Education is pretty obviously one of the most important ways to combat poverty, and it certainly can’t hurt in a recovery from a recession either.  That hasn’t stopped Ohio from cutting the budgets of charter schools.  Through her short term teaching at Cleveland public schools, my wife (and I) became very aware of the beneficial role that charter schools play, especially when contrasted with some of the public schools.  So I’m pretty sad to see this happen, and sadder still at the governor’s campaign to destroy them entirely (points to Obama for calling him out on it).  

Two stories from my wife outline my feelings about the situation: one, where she was tutoring at a shall-remain-nameless Cleveland public school, and the other from some time she spent helping students from a charter school.

At the public school, she was tutoring at-risk students with their science homework.  They had not completed any homework at all that year (most students preferred not to take anything home since it just meant something else the security people had to go through at the metal scanners at the entrance), so she helped them work through it.  It wasn’t really that they couldn’t do it, it was that they really disliked their teacher, so they refused to do anything she asked.  The next day, when they miraculously turned in their homework, the teacher informed them that she wouldn’t accept it because they must have cheated, because they were obviously too stupid to have done it correctly.  She threw out the work.  My wife was tempted to complain to someone, but was told there was no point because the teacher in question was the teacher’s union representative.
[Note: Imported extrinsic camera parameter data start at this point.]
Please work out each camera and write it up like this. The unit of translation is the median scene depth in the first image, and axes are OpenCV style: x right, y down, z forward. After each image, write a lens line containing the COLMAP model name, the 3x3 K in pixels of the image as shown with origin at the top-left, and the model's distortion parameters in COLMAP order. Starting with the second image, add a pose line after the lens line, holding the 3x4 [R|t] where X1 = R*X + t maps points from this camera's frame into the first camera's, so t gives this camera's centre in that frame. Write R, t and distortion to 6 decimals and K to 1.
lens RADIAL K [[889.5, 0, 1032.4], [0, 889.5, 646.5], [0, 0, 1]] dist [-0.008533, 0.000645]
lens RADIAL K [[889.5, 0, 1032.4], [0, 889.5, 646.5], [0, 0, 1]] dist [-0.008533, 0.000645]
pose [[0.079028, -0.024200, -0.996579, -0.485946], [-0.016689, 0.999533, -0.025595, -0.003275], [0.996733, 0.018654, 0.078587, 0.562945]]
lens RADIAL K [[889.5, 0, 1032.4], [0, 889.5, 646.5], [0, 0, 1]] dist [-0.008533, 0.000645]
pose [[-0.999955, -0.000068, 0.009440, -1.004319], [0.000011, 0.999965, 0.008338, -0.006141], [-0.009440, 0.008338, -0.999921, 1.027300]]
At the charter school, my wife took students to visit nearby colleges to see which they wanted to attend.  She asked them what they were looking forward to, and what they were afraid of.  One said that the thing she was most upset about was that in going to college, she was going to have leave her school, which “she loved.”  I went to a nice suburban high school for four years, and I don’t think I ever heard a single student say they loved school, much less this one specifically.

Yeah, yeah, anecdotes don’t make a case.  But what it comes down to is choice: every student at the charter school chose to go there.  They could go back to their geographically segregated schools, but they and they parents didn’t want to.  By cutting funding for charter schools, we’re making that choice more expensive for some of the poorest families in our city.  Is that really what they need right now?

Pre-emptive counter-argument:  if you think that the reason the charter students seemed happier was because of selection bias, that’s probably somewhat true.  By definition, they or their parents had made a choice in their schooling, implying a higher level of interest in succeeding at such things.  But many of the students at the charter schools were neighbors of the students who attended the public school.  They endured the same poverty, violence and other issues that plagued their neighborhoods.  Yet one group loved school, and the other was told they were too stupid to succeed.  

These kids aren’t failing because they come from bad circumstances or because they’re stupid or undisciplined.  They’re failing because the one thing that was promised to help them out of these situations is completely failing them.  Charter schools are a chance, even for just a few, to escape that failure.  They have even fewer resources than the public schools, yet some are succeeding.  They’re like lifeboats, and while I often disagree with the Cleveland Plain Dealer, I humbly submit the same sentiment from them:

[Ohio Governor] Strickland should think twice before ordering every child out of these little lifeboats, because some of them would certainly be forced back aboard sinking ships.

My only complaint is with the tense of verb used to describe the metaphorical ship that is the Cleveland public school system.

Pre-emptive counter-argument 2: it’s not important that charter schools be superior to every public school, or even most of them.  They just have to be better than the worst public schools in their area.  And for schools in East Cleveland, that is a very low bar.